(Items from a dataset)
■ ■ ■ ■
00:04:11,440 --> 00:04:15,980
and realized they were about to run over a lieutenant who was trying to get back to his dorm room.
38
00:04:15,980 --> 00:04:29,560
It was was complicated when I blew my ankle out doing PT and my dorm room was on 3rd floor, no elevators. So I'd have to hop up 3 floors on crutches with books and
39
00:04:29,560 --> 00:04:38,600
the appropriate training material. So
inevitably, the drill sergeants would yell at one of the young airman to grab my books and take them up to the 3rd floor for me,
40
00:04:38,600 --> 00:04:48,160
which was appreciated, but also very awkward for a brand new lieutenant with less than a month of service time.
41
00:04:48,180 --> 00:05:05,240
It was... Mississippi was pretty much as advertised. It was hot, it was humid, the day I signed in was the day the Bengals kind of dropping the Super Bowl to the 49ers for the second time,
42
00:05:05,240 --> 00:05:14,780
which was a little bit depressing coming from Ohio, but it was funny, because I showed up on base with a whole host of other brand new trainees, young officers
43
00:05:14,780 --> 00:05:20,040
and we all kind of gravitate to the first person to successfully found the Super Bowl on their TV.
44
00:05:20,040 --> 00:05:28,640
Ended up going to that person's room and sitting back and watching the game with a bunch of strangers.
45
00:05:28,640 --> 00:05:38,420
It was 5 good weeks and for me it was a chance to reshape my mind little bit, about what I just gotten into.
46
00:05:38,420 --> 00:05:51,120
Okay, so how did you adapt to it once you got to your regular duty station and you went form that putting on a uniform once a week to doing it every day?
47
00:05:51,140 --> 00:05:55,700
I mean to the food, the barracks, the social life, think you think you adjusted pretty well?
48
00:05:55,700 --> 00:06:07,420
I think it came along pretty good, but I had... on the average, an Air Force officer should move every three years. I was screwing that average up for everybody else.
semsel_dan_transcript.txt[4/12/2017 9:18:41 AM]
■ ■ ■ ■
### Task directions
Please copy each line of the records above that holds the word "think".

### Solution for this exercise
I mean to the food, the barracks, the social life, think you think you adjusted pretty well?
I think it came along pretty good, but I had... on the average, an Air Force officer should move every three years. I was screwing that average up for everybody else.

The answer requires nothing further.